What is needed is the run of lines from the one with "image (semi-automatic segmentation, software-assisted" through the close of the data, set down exactly.

Source records
□ □ □ □ □ □ □

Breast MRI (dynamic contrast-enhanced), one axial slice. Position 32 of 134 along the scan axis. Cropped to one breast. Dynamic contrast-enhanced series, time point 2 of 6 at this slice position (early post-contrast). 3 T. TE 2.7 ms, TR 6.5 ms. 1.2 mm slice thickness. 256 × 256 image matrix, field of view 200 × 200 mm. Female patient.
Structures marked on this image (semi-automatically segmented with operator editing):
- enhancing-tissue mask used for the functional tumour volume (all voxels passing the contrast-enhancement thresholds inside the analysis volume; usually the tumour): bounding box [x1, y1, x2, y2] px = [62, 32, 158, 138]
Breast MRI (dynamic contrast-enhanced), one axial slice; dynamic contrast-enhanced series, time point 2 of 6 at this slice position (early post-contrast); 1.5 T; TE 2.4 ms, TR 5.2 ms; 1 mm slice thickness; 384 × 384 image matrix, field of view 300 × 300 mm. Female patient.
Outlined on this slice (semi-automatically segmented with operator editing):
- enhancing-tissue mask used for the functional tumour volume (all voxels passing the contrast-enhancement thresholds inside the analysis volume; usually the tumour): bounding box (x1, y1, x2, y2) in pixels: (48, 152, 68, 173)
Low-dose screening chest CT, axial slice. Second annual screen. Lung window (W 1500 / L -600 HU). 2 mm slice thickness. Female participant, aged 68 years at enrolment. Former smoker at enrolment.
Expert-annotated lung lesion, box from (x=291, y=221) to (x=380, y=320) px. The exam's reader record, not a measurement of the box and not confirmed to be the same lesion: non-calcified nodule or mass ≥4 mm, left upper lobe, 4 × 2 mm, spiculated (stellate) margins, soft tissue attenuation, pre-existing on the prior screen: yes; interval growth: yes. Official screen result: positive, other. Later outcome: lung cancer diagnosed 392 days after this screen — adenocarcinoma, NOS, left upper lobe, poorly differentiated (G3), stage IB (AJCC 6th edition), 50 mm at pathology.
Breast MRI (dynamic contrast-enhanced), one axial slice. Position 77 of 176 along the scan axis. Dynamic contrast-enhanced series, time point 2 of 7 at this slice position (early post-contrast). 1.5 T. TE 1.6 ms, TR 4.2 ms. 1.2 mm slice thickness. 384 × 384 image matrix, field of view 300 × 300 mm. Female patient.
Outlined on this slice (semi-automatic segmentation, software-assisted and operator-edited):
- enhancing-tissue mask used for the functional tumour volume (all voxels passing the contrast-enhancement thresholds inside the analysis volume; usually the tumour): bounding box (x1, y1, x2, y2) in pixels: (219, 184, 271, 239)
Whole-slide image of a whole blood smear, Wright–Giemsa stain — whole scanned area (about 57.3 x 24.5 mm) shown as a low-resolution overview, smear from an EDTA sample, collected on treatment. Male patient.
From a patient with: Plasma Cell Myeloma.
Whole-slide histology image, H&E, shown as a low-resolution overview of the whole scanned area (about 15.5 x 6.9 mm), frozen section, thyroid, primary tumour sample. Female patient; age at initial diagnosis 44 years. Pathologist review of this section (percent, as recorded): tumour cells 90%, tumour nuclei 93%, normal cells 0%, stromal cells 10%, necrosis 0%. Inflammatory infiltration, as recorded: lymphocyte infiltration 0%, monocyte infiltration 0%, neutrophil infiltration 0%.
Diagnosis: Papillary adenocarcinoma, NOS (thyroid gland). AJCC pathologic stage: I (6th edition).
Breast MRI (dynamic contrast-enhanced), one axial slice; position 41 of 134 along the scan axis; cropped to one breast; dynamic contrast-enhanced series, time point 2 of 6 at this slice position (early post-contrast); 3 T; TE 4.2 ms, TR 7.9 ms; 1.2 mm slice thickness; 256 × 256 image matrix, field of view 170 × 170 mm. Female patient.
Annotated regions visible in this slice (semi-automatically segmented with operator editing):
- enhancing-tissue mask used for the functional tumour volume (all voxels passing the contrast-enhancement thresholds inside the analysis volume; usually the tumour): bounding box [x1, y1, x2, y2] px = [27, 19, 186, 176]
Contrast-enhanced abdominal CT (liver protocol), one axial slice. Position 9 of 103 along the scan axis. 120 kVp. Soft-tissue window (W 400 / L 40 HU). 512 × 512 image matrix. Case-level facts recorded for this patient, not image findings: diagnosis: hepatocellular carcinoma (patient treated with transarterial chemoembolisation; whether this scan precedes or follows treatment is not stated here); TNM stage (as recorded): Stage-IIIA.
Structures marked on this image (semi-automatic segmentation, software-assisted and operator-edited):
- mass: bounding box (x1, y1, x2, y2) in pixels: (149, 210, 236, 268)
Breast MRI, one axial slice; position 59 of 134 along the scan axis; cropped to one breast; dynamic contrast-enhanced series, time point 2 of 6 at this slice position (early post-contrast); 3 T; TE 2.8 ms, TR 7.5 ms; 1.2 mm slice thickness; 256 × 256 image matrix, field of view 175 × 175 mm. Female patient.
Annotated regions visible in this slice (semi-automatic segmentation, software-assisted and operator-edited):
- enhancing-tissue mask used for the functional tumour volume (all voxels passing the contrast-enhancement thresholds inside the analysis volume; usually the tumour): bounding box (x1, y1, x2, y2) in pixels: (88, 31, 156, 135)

□ □ □ □ □ □ □

Reply:
Structures marked on this image (semi-automatic segmentation, software-assisted and operator-edited):
- mass: bounding box (x1, y1, x2, y2) in pixels: (149, 210, 236, 268)
Breast MRI, one axial slice; position 59 of 134 along the scan axis; cropped to one breast; dynamic contrast-enhanced series, time point 2 of 6 at this slice position (early post-contrast); 3 T; TE 2.8 ms, TR 7.5 ms; 1.2 mm slice thickness; 256 × 256 image matrix, field of view 175 × 175 mm. Female patient.
Annotated regions visible in this slice (semi-automatic segmentation, software-assisted and operator-edited):
- enhancing-tissue mask used for the functional tumour volume (all voxels passing the contrast-enhancement thresholds inside the analysis volume; usually the tumour): bounding box (x1, y1, x2, y2) in pixels: (88, 31, 156, 135)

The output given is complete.